> Task objective: Report each line of the entries that includes "jsbin" by copying it.

> Data records:
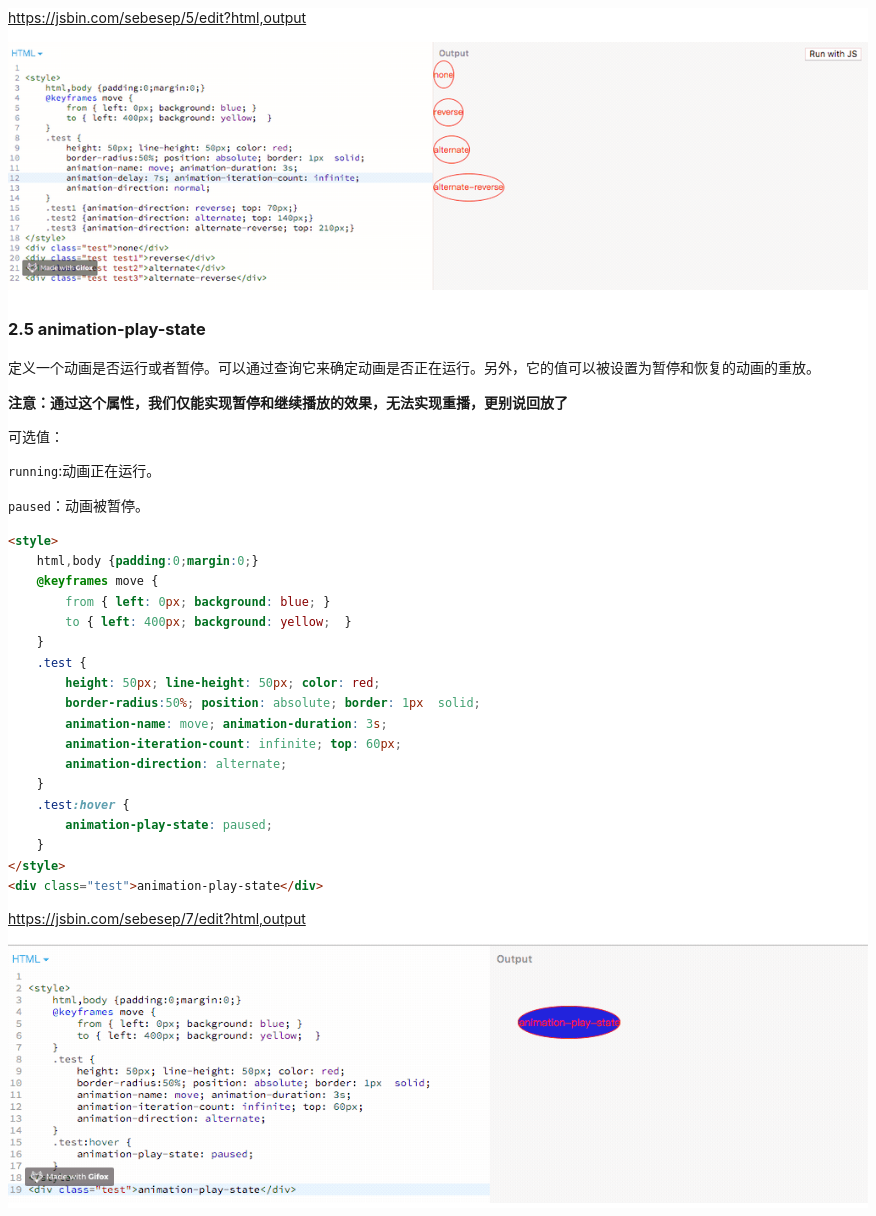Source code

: https://jsbin.com/sebesep/5/edit?html,output

![](./img/011-animation.gif)

### 2.5 animation-play-state

定义一个动画是否运行或者暂停。可以通过查询它来确定动画是否正在运行。另外，它的值可以被设置为暂停和恢复的动画的重放。

**注意：通过这个属性，我们仅能实现暂停和继续播放的效果，无法实现重播，更别说回放了**

可选值：

`running`:动画正在运行。

`paused`：动画被暂停。

```html
<style>
    html,body {padding:0;margin:0;}
    @keyframes move { 
        from { left: 0px; background: blue; }
        to { left: 400px; background: yellow;  } 
    }
    .test {
        height: 50px; line-height: 50px; color: red;
        border-radius:50%; position: absolute; border: 1px  solid;
        animation-name: move; animation-duration: 3s;
        animation-iteration-count: infinite; top: 60px;
        animation-direction: alternate;
    }
    .test:hover {
        animation-play-state: paused;
    }
</style>
<div class="test">animation-play-state</div>
```

https://jsbin.com/sebesep/7/edit?html,output

![](./img/012-animation.gif)
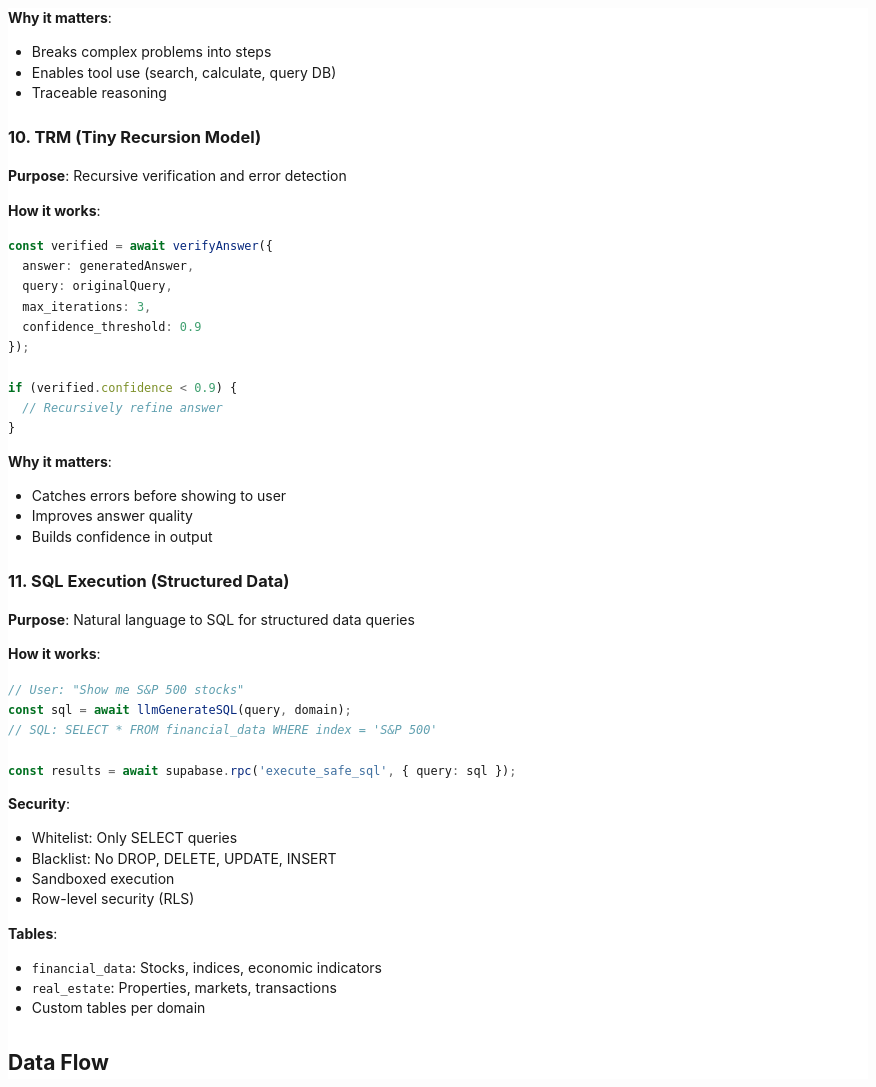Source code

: **Why it matters**:
- Breaks complex problems into steps
- Enables tool use (search, calculate, query DB)
- Traceable reasoning

### 10. TRM (Tiny Recursion Model)

**Purpose**: Recursive verification and error detection

**How it works**:
```typescript
const verified = await verifyAnswer({
  answer: generatedAnswer,
  query: originalQuery,
  max_iterations: 3,
  confidence_threshold: 0.9
});

if (verified.confidence < 0.9) {
  // Recursively refine answer
}
```

**Why it matters**:
- Catches errors before showing to user
- Improves answer quality
- Builds confidence in output

### 11. SQL Execution (Structured Data)

**Purpose**: Natural language to SQL for structured data queries

**How it works**:
```typescript
// User: "Show me S&P 500 stocks"
const sql = await llmGenerateSQL(query, domain);
// SQL: SELECT * FROM financial_data WHERE index = 'S&P 500'

const results = await supabase.rpc('execute_safe_sql', { query: sql });
```

**Security**:
- Whitelist: Only SELECT queries
- Blacklist: No DROP, DELETE, UPDATE, INSERT
- Sandboxed execution
- Row-level security (RLS)

**Tables**:
- `financial_data`: Stocks, indices, economic indicators
- `real_estate`: Properties, markets, transactions
- Custom tables per domain

## Data Flow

> Exercise output:
: https://jsbin.com/sebesep/5/edit?html,output
https://jsbin.com/sebesep/7/edit?html,output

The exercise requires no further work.